Auch Nina Hitzs Partner Ruedi Schnider bringt seine Stärken optimal ein. Er tüftelt und verbessert die Hangmechanisierung zusammen Gian Hitz, dem Sohn und baldigen Nachfolger von Peter Hitz. Denn dieser wird in drei Jahren pensioniert.

«Ich würde gerne noch ein wenig im Angestelltenverhältnis auf dem Betrieb weiterarbeiten», sagt Peter Hitz. Aber darauf die Verantwortung ganz zu übergeben, darauf freue er sich. «Wir haben unsere Arbeit getan», sagt Peter Hitz, «jetzt sind die Jungen an der Reihe».

 

Betriebsspiegel der BZG «Gemeinschaftsstall Churwalden»

Peter Hitz, Simon Brasser, Nina Hitz mit Partner Ruedi Schnider und Schwester Lena Hitz, Churwalden GR
Lage: Bergzone 3 auf 1300 m ü. M.
LN: 150 ha
Tierbestand: 70 Braunvieh-Kühe, 50 Stück Jungvieh, 35 Kälber, 5 Mastochsen, 16 Mutterkühe plus Kälber
Gemeinschafts-Stall: 30 m × 70 m Boxen-Laufstall mit drei Reihen Tiefstreu-Liegeboxen für Milchvieh. Boxen-Reihen für das Jungvieh. Angebauter Laufhof und Melk-Zentrum mit 16er Melk-Karussell. Mutterkuhstall mit zwei Tiefstreu-Liegebereichen, Laufhof und Kälberschlupf.
Brutto-Baukosten: 2,3 Mio Franken oder 16 000 Franken pro GVE-Platz.
Rechtsform: Einfache Gesellschaft mit schriftlichem Vertrag.
Arbeitskräfte: Die Eigentümer
www.gemeinschafsstall-churwalden.ch

 

Ziele des Gemeinschaftsstalls Churwalden

- Wirtschaftliche Milch- und Fleischproduktion
- Rationelle Stallarbeiten und arbeitsmässige Entlastung der Landwirte und ihrer Familien
- Mehr Freizeit und Flexibilität und damit mehr Lebensqualität für die Landwirte und Bauernfamilien (Nebenerwerb, Freizeit/Ferien)
- Öffnung des Stalles für den Tourismus und die Bevölkerung durch Einbau eines Laufsteges und eines Gemeinschaftsraumes
- Wirtschaftlich/kostengünstig Milch und Fleisch produzieren in einem modern eingerichteten, tierfreundlichen Laufstall
- Professionalisierung der Milchproduktion und Aufteilung der Verantwortung nach persönlichen Stärken der Partner

 

Organisation im Gemeinschaftsstall

Futter:
Jeder Partner ist für die Futterbeschaffung (Heu/Emd, Grassilage) selbst verantwortlich. Die abzuliefernde Futtermenge bemisst sich nach seiner Tierzahl. Das Futter wird vom Gemeinschaftsstall abgekauft und gutgeschrieben.

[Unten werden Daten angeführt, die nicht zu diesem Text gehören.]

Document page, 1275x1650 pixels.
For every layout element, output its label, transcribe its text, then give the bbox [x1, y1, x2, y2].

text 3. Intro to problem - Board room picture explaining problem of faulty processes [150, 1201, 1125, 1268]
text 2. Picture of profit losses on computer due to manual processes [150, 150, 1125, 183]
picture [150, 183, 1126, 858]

Milch: Die gemolkene Milch jeder Kuh wird im Melkstand täglich gemessen und dem betreffenden Partner gutgeschrieben.

Fütterung: Die Kühe sind in drei (Milch-)Leistungskategorien eingeteilt und er-halten ihr vorgemischtes Futter als Totalmischration (Heu, Emd, Grassilage und Kraftfutter).

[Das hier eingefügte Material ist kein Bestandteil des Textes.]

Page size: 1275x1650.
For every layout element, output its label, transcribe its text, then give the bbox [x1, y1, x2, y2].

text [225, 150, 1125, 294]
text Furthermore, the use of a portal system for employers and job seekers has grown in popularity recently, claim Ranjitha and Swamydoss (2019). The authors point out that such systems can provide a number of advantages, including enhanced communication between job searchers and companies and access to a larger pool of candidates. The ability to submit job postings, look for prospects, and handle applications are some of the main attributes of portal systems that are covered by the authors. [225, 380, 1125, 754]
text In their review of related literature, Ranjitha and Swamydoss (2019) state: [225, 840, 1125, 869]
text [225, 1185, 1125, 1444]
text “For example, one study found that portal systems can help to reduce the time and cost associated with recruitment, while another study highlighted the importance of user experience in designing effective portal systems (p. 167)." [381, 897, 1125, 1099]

Dünger:Jeder Partner muss entsprechend seiner Tierzahl die Hofdünger (Gülle und Mist) auf seine Flächen verteilen.

Verantwortung:Jeder Partner ist im Stall für einen Verantwortungsbereich zuständig: Fütterung, Melkstand/Einrichtungen, Tiergesundheit und Tierbeobachtung, Abrechnung und Administration.

Stallarbeit: Die täglichen Stallarbeiten werden von zwei Partnern erledigt. Der Turnus lautet: Vier Tage arbeiten, zwei Tage frei.

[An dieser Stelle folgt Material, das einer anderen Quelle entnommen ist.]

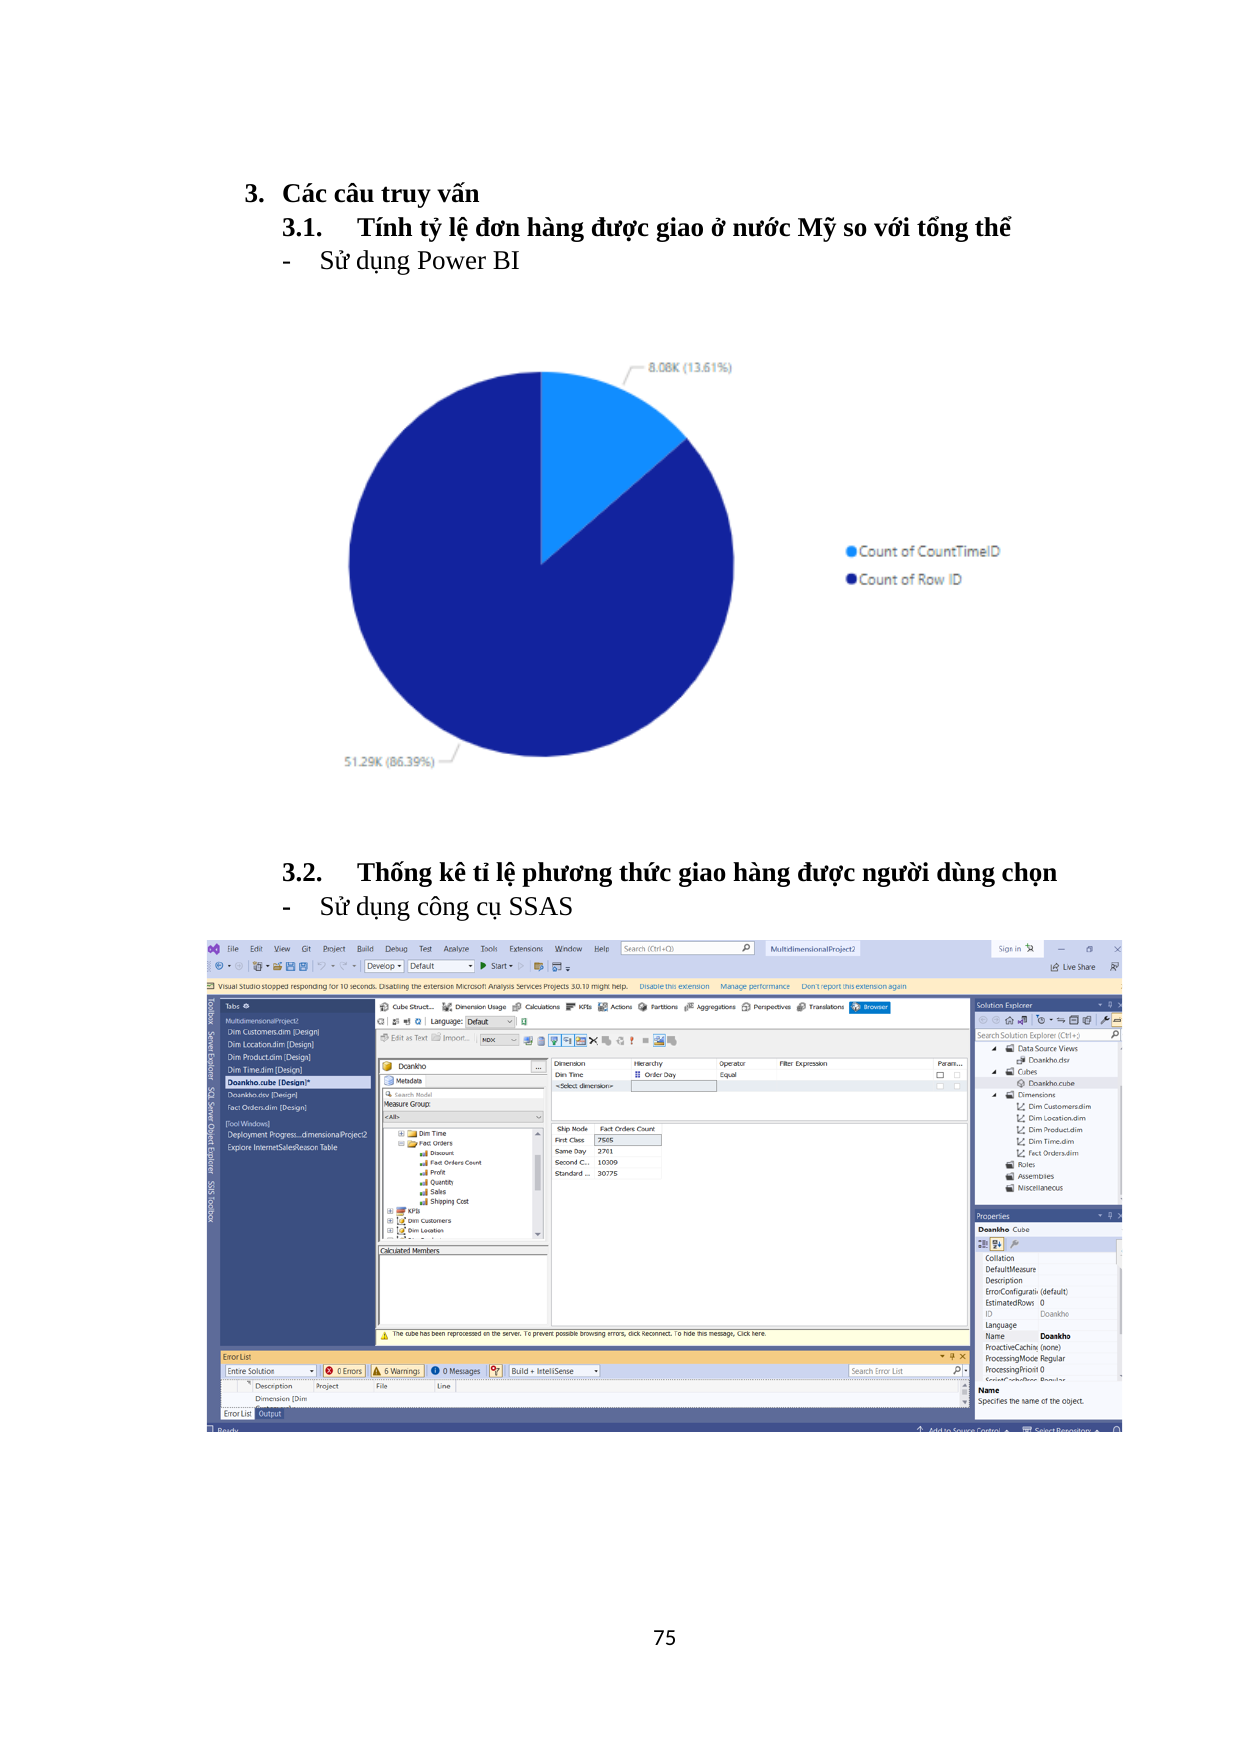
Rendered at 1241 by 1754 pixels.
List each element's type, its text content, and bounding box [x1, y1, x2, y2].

Abrechnung: Alle Leistungen der Partner (Futter, Milchmengen, Arbeitstage, usw.) werden exakt und laufend miteinander verrechnet. Ende Jahr wird eine Jahresabrechnung erstellt. Zur Verrechnung der Leistungen wurde vom SBV Brugg ein eigenes Computer-Programm entwickelt.